Bostonians looking to get out from under the thumb of the cable industry will have another option for high-speed internet access, the City of Boston announced today.

City officials say they will team with Verizon to replace its existing copper-based wiring infrastructure with a new fiber-optic network, allowing quick access to Big V's high speed network.

Verizon will contribute more than $300 million over six years to the project, Mayor Marty Walsh said today in a press release on the deal.

The rollout of the fiber networks will not begin where you might expect, such as the tech-oriented neighborhoods of the "innovation district" in South Boston or college student housing areas.
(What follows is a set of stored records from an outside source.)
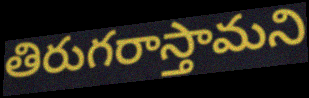
తిరుగరాస్తామని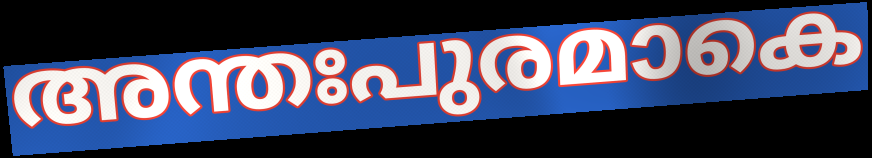
അന്തഃപുരമാകെ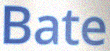
BateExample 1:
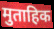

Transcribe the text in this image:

मुताहिक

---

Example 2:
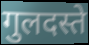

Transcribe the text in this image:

गुलदस्ते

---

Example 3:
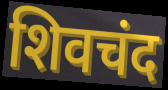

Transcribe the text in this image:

शिवचंद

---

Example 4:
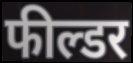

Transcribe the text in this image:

फील्डर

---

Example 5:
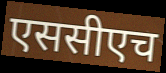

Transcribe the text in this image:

एससीएचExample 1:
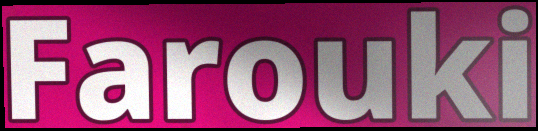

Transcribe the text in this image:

Farouki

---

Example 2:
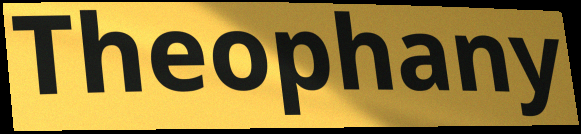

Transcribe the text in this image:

Theophany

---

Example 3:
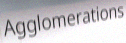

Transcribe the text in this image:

Agglomerations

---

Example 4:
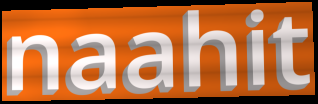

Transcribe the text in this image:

naahit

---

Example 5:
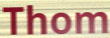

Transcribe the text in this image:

Thom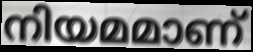
നിയമമാണ്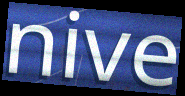
nive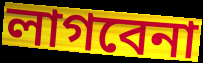
লাগবেনাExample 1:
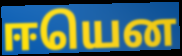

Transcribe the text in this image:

ஈயென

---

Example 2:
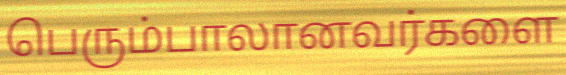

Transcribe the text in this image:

பெரும்பாலானவர்களை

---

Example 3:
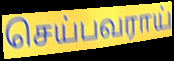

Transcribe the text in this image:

செய்பவராய்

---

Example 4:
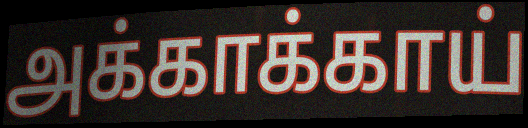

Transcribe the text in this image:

அக்காக்காய்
The city will allow expedited permitting for installation starting in Dorchester, West Roxbury and Dudley Square this year, with the network expanding to Hyde Park, Mattapan, Roxbury and Jamaica Plain in 2017.

Walsh said in the release that Boston's tech needs are growing faster than current infrastructure can support.

"Additionally, it is a priority to ensure that every resident has expanded access to broadband and increasing competition is critical to reaching that goal. I thank Verizon for their investment in Boston and for partnering with the city to provide the foundation for future technology growth," Walsh said.

Boston also plans to give Verizon carte blanche to install their wireless equipment on city streetlights and utility poles as a way to extend the telecommunication giant's wireless network, kickstarting the process to allow Verizon's cable TV offerings to compete with Comcast.

Comcast will continue to be able to provide its Xfinity service in Boston. The company's cable license expires in 2020.

The city is asking residents which portions of Dorchester, West Roxbury and Dudley Square should get the network installed first through an online vote.